Críticas AdoroCinema
4,0
Muito bom
Retorno a Ítaca

Uma noite longa

por Francisco Russo

O diretor francês Laurent Cantet despontou de vez ao ganhar a cobiçada Palma de Ouro por Entre os Muros da Escola, em 2008. Seis anos mais tarde, ele mantém o foco no drama social em seu mais recente trabalho, Retorno a Ítaca, mas com um detalhe importante: ao invés da realidade francesa, ou até europeia, Cantet aponta a câmera para o dia a dia em Cuba. E, ao contrário da alegria e cor que se vê habitualmente em produções estrangeiras rodadas na ilha de Fidel, esta surpreende ao demonstrar um profundo conhecimento sobre o estado de espírito da população local.

A história se passa basicamente no terraço de uma casa em Havana, onde cinco amigos de longa data se encontram para festejar o retorno de um deles, Amadeo, que mora na Espanha há 16 anos. Em meio à nostalgia dos bons tempos da juventude, com direito à inevitável constatação do quanto cada um deles envelheceu, emergem rusgas do passado. O cenário, mesclando a beleza da praia próxima aos prédios decadentes que, volta e meia, enfrentam o crônico problema da falta de luz, é um reflexo do que é Cuba nos dias atuais: um misto de sonho e desilusão. Assim também são todos os personagens principais, cada um à sua maneira.

À medida que a conversa entre os amigos avança, as marcas (e mágoas) do passado vêm à tona. É interessante notar a analogia que Cantet faz entre a história e o título do longa-metragem, uma referência à “Odisseia” de Homero, onde Odisseu levou 10 anos para regressar à sua terra natal, Ítaca. O mesmo acontece com Amadeo, que agora sente a necessidade de retornar aos seus pares para que possa retomar uma vida perdida, onde sonhava em se tornar escritor. A busca pela criatividade ausente é também a procura por um país repleto de sonhos, onde a crença do socialismo imperava e a esperança pelo futuro ainda existia. Nos dias atuais, o anúncio do retorno para ficar feito pelo amigo autoexilado causa espanto: “por que?”, diz um deles. “Você está maluco?”, diz outro.

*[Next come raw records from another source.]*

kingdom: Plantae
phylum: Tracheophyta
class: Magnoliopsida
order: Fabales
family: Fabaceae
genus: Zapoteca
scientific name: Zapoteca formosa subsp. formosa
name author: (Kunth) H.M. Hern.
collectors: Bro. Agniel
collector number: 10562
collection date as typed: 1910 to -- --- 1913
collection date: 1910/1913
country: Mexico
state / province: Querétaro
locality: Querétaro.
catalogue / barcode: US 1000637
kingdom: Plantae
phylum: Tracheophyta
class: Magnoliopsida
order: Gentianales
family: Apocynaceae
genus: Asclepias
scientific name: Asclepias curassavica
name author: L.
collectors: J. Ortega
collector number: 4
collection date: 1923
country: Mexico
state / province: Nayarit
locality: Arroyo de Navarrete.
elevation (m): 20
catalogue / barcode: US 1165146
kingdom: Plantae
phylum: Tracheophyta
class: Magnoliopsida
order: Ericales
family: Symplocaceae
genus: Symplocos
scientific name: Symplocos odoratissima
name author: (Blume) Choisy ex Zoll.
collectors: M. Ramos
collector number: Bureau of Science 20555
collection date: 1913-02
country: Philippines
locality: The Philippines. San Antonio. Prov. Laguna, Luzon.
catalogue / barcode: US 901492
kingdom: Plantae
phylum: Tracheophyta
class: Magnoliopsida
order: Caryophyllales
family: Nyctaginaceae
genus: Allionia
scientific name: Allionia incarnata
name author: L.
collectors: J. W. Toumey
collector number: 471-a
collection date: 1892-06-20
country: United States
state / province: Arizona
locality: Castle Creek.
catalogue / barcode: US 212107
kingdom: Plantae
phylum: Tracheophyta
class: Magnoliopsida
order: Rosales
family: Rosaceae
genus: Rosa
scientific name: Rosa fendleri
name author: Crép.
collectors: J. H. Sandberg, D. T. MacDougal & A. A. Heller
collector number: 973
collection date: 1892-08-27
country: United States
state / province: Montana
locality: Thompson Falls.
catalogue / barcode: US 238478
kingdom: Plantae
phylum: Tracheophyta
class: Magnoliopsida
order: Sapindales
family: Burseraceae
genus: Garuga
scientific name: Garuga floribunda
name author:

É neste momento que o roteiro, escrito a quatro mãos pelo próprio Cantet e o autor cubano Leonardo Padura, ganha ares bem críticos em relação ao que se tornou Cuba. As frustrações causadas pela vida regida pelo regime de Fidel Castro vêm à tona, a conversa torna-se cada vez mais pesada e sombria ao mesmo tempo em que o companheirismo entre os velhos amigos renasce. Discordando uns dos outros em certos aspectos, mas ainda assim juntos. Como se cada um servisse de apoio ao outro, em uma realidade onde os problemas se multiplicam à medida que a desilusão aumenta.

No fim das contas, Retorno à Ítaca apresenta um panorama bastante abrangente e revelador sobre o estado de espírito da população cubana, seja ela a que viveu o auge do socialismo na ilha ou a que, hoje na adolescência/início da vida adulta, em nada mais acredita. Um retrato duro sobre um país que para muitos serviu como farol da esperança, pelo lado ideológico, construído com habilidade pelo roteiro sem falsas ilusões e conduzido por um elenco coeso e afinado, na nostalgia e na dor. Muito bom filme, que surpreende ainda mais por ter sido rodado por um estrangeiro. É difícil para alguém de fora conseguir entender e transmitir tão bem uma realidade tão próxima ao que é ser um cidadão cubano, com todas as alegrias e dificuldades inerentes.